▶ _WHAT NEEDS TO BE DONE_
Extend the Boundary Aligner documentation below, continuing from its last sentence.

▶ _EXCERPTED TEXT_
——
Boundary Aligner

pytadbit.boundary_aligner.aligner.align(sequences, method='reciprocal', **kwargs)[source]

Align Topologically Associating Domains. Supports multiple alignment by building a consensus TAD and aligning each TAD to it. Note: as long as we are using multiple alignments in an iterative way, the order of sequences we be relevant. Here experiments are sorted according to the value of the first boundary found in order to try to reduce this problem.

Parameters:method (reciprocal) – method used to align
pytadbit.boundary_aligner.locally.smith_waterma(tads1, tads2)[source]

WARNING: not working!

pytadbit.boundary_aligner.reciprocally.reciprocal(tads1, tads2, penalty=None, verbose=False, max_dist=100000)[source]

Method based on reciprocal closest boundaries (bd). bd1 will be aligned with bd2 (closest boundary from bd1) if and only if bd1 is the closest boundary of bd2 too (and of course if the distance between bd1 and bd2 is lower than max_dist).
——
▶ _GIVEN DATA_
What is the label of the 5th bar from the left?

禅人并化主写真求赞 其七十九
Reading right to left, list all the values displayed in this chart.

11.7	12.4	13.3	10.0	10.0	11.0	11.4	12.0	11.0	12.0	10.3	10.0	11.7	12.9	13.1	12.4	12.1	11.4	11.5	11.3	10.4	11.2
——
▶ _ANSWER_
Parameters:
  • tads1 – list of boundaries
  • tads2 – list of boundaries
  • penalty (None) – if None, penalty will be two times max_dist
  • verbose – print alignment
  • max_dist (100000) – distance threshold from which two boundaries can not be aligned together
Returns:

the alignment and a score between 0 and 1 (0: bad, 1: good).

pytadbit.boundary_aligner.globally.needleman_wunsch(tads1, tads2, penalty=-6.0, ext_pen=-5.6, max_dist=500000, verbose=False)[source]

Align two lists of TAD boundaries.

Parameters:
  • tads1 – list of boundaries for one chromosome under one condition
  • tads2 – list of boundaries for the same chromosome under other conditions
  • penalty (-0.1) – penalty to open a gap in the alignment of boundaries
  • max_dist (500000) – distance from which match are denied. A bin_size of 20Kb the number of bins corresponding to 0.5Mb is 25
  • verbose (False) – print the Needleman-Wunsch score matrix, and the alignment of boundaries
Returns:

the max score in the Needleman-Wunsch score matrix.